» **Work to be completed**
The answer must consist of every line below containing "кроссовер".
[[ Exercise materials, beginning ]]
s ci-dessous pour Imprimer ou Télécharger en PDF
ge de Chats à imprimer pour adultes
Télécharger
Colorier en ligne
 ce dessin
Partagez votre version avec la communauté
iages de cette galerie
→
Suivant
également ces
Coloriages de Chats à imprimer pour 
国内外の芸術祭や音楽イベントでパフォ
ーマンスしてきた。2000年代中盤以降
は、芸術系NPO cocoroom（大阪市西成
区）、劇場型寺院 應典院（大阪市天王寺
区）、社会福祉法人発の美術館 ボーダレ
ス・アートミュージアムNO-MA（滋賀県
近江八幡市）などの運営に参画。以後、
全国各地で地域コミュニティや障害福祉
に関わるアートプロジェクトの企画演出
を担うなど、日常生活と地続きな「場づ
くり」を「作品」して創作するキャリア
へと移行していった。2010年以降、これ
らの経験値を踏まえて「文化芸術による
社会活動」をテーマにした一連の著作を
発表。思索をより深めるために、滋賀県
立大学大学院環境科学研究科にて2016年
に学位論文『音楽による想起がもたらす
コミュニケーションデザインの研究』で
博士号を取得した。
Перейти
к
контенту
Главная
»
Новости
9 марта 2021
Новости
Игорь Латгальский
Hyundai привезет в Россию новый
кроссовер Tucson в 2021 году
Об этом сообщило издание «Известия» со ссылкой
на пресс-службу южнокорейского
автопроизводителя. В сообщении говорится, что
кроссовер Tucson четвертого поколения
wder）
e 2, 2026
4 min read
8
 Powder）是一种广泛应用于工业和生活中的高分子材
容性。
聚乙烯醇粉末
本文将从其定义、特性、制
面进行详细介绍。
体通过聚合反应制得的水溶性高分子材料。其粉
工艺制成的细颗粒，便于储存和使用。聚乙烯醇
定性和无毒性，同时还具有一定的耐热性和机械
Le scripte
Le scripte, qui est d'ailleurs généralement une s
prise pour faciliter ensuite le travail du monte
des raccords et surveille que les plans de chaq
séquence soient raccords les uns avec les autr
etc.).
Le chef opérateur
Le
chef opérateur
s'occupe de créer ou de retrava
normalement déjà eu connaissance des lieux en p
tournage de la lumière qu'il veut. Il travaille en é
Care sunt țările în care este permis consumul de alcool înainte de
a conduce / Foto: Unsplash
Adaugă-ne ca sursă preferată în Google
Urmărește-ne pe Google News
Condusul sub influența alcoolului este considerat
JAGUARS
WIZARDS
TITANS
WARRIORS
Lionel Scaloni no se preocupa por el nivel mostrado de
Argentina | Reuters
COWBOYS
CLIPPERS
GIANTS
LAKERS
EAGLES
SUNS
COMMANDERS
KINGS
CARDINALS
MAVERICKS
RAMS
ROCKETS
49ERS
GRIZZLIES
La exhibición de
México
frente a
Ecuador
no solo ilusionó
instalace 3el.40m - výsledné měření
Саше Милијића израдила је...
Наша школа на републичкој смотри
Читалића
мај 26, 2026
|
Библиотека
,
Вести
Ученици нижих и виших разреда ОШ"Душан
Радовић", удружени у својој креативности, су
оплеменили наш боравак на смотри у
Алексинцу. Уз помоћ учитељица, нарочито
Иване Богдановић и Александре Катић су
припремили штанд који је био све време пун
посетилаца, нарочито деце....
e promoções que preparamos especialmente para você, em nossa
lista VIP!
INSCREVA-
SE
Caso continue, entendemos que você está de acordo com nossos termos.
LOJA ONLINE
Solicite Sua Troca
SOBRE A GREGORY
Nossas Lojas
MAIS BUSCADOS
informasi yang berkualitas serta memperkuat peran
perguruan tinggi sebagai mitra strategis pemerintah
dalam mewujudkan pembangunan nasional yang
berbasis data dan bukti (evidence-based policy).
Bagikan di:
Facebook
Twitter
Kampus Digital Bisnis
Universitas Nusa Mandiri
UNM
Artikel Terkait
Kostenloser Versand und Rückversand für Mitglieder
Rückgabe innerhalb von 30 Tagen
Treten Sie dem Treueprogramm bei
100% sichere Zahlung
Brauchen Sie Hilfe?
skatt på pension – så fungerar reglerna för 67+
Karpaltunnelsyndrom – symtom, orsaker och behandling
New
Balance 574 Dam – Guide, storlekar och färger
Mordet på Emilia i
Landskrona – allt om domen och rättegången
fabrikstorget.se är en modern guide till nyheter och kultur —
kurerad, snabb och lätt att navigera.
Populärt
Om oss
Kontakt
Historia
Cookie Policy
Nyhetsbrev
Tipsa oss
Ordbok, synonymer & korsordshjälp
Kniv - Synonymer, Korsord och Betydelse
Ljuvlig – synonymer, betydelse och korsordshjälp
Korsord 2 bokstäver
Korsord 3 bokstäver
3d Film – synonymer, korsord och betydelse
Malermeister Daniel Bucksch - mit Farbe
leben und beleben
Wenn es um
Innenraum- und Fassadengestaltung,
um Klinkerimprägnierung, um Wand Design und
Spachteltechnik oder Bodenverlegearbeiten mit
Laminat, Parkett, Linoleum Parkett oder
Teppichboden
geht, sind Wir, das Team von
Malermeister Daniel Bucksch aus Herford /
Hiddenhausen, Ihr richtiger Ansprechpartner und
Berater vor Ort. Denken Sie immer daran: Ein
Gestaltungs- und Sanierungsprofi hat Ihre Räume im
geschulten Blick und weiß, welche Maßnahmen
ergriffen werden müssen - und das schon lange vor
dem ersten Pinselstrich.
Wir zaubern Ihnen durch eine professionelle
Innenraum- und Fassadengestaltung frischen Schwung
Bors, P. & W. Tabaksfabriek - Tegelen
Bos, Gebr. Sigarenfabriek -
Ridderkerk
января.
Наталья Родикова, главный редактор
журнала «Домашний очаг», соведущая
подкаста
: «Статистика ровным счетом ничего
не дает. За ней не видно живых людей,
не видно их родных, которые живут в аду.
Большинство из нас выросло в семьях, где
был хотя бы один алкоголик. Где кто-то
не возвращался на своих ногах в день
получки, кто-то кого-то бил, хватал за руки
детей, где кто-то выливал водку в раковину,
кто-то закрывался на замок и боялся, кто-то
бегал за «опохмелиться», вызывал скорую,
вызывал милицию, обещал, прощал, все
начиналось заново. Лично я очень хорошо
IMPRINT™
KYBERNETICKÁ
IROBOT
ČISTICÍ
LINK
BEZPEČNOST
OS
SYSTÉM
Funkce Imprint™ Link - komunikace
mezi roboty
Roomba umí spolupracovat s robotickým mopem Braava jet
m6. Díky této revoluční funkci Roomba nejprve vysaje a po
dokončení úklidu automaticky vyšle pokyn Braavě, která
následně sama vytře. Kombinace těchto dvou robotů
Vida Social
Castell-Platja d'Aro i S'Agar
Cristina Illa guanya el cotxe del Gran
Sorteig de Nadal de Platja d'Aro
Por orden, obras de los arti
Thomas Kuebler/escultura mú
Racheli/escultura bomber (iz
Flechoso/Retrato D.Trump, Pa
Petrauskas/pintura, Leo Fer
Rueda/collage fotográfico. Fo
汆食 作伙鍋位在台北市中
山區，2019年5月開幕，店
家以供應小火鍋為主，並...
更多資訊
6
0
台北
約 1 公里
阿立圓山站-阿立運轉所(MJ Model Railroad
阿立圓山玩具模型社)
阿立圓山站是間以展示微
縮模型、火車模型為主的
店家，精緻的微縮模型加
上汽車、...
[[ Exercise materials, end ]]
» **Answer space**
кроссовер Tucson в 2021 году
кроссовер Tucson четвертого поколения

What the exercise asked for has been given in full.